Scan the data below and copy each line where "canciones" occurs.
++++++
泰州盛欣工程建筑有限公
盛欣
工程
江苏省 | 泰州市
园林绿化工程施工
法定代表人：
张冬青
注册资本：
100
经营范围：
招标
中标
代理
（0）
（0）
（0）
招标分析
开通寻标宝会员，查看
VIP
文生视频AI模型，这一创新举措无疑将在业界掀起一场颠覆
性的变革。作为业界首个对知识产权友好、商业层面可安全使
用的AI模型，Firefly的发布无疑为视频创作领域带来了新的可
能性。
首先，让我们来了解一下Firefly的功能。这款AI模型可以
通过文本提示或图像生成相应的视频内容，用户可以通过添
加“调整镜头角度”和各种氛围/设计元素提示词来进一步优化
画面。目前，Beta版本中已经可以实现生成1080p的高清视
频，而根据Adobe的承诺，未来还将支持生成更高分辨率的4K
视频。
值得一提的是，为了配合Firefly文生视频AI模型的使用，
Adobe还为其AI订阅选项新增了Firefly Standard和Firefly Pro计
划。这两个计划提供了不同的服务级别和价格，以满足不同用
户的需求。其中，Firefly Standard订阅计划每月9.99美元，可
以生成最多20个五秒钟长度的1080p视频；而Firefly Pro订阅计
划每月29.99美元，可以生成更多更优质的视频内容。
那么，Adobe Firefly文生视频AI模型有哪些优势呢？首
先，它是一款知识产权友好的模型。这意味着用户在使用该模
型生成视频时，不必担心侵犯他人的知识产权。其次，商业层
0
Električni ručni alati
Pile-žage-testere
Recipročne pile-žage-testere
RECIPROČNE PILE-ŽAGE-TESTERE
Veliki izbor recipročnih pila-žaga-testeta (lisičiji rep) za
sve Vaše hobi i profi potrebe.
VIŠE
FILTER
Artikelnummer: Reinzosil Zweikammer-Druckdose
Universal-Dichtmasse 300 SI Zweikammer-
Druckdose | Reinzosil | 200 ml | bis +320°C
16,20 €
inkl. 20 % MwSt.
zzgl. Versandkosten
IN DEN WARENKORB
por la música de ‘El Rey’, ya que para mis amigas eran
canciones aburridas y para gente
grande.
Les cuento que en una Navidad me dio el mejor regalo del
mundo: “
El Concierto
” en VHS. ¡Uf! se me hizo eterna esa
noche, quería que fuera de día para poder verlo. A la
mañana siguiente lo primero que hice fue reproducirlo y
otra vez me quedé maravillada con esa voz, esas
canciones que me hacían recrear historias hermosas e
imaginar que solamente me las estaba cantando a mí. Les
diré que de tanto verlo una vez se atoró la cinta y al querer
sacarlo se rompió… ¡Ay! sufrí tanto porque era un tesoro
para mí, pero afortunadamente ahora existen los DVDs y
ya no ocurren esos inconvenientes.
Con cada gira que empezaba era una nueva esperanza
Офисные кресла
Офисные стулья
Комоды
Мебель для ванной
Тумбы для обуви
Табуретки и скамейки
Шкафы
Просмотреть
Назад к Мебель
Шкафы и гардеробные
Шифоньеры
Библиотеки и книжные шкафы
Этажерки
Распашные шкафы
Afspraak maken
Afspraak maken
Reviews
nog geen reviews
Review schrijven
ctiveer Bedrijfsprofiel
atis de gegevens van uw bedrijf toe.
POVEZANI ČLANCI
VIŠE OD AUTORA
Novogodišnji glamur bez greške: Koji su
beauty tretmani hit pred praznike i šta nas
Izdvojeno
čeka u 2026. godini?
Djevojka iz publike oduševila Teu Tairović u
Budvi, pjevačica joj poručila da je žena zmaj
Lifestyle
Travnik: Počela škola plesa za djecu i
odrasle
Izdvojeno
++++++
**Problem solution**
canciones aburridas y para gente
canciones que me hacían recrear historias hermosas e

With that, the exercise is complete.